Evaluating the Tensor Product of Smooth Tensor Fields at a Point

differential-geometrytensor-products

I'm reading Lee's Introduction to Smooth Manifolds, and in Chapter 12 I've hit a minor but annoying wrinkle regarding tensor fields. Proposition 12.25(a) states that for any two covariant tensor fields $A$ and $B$ and smooth map $F : M \to N$,

$F^* (A \otimes B) = F^* A \otimes F^* B$

where $F^* A$ is the pullback of $A$ by $F$. Proving the proposition is straightforward enough, but in doing so I make use of $(A \otimes B)_p = A_p \otimes B_p$, which seems intuitively obvious and is actually the definition of the tensor product of tensor fields in another text. But unfortunately, Lee never explicitly states this, and it seemingly can't be derived from any other information in the chapter. In fact, after defining a covariant tensor field on a smooth manifold $M$ as a section of the tensor bundle
$$ T^k T^* M = \coprod_{p \in M} T^k(T^*_p M), $$
(where $T^k(T^*_p M)$ is the vector space of covariant $k$-tensors on $T_p M$) Lee simply states that any such section $A$ can be written (using the summation convention) as
$$ A = A_{i_1 \dots i_k} dx^{i_1} \otimes \dots \otimes dx^{i_k}, $$
without any mention of how one is to evaluate the given tensor product of covector fields at a point.
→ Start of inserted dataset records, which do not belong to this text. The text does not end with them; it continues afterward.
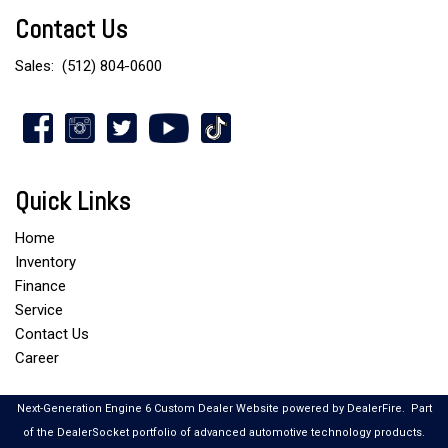
Contact Us
Sales:
(512) 804-0600
Quick Links
Home
Inventory
Finance
Service
Contact Us
Career
Next-Generation Engine 6 Custom Dealer Website powered by
DealerFire
.
Part
of the
DealerSocket
portfolio of advanced automotive technology products.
Is there any way I can arrive at the desired result using strictly what is presented by Lee, or am I being overly pedantic and should just move on?

Best Answer

I'm surprised by this question, because my writing is more often criticized for being too pedantic! Did you really have to wonder what $A\otimes B$ means? I'm having a hard time imagining what it could possibly mean other than $(A\otimes B)_p = A_p\otimes B_p$. But you're right, I didn't actually write that definition anywhere. To forestall any future confusion, I've added it to my correction list.